** start **

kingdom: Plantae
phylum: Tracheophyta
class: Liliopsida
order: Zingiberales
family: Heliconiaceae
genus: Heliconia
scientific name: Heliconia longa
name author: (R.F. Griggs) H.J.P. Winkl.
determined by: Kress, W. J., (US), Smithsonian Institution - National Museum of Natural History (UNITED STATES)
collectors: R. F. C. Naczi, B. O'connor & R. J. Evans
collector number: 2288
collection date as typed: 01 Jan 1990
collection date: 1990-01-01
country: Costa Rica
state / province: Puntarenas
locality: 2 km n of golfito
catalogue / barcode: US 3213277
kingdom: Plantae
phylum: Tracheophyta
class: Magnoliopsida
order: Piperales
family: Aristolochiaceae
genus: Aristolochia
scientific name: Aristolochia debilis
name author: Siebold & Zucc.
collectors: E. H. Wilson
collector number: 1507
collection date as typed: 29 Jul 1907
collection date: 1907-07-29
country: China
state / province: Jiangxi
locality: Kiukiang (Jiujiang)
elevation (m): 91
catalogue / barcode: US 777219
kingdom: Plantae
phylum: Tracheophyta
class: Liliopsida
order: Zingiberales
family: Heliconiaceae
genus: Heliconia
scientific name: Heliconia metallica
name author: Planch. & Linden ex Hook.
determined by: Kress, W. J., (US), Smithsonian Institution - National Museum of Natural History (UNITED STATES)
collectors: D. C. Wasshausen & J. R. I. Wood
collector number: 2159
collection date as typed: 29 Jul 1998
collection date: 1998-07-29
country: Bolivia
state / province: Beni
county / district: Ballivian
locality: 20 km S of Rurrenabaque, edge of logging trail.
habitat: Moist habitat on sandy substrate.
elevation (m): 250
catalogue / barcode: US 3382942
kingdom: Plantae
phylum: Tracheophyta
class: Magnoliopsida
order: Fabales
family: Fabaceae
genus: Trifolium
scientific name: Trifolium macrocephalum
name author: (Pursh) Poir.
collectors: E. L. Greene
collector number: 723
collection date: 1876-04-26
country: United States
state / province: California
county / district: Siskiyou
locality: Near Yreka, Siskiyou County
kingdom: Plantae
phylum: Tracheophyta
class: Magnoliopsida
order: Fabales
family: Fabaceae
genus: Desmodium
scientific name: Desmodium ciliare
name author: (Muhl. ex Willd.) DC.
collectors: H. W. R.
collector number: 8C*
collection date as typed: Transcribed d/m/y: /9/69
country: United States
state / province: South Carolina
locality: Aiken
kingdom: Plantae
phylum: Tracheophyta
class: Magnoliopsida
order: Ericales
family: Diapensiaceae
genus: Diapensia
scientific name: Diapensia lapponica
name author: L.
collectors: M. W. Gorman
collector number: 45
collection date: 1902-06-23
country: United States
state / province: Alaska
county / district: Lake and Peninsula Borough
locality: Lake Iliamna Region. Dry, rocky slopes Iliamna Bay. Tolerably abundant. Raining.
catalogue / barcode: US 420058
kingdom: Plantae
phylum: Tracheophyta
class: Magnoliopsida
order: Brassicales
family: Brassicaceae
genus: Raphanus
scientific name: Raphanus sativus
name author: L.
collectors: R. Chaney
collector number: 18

** end **

To be done. Put everything in the listing from the line containing "elevation (m): 91" down to the line containing "collector number: 2159", both of those lines included, into a numbered list with any blank lines left out.

Reply.
1. elevation (m): 91
2. catalogue / barcode: US 777219
3. kingdom: Plantae
4. phylum: Tracheophyta
5. class: Liliopsida
6. order: Zingiberales
7. family: Heliconiaceae
8. genus: Heliconia
9. scientific name: Heliconia metallica
10. name author: Planch. & Linden ex Hook.
11. determined by: Kress, W. J., (US), Smithsonian Institution - National Museum of Natural History (UNITED STATES)
12. collectors: D. C. Wasshausen & J. R. I. Wood
13. collector number: 2159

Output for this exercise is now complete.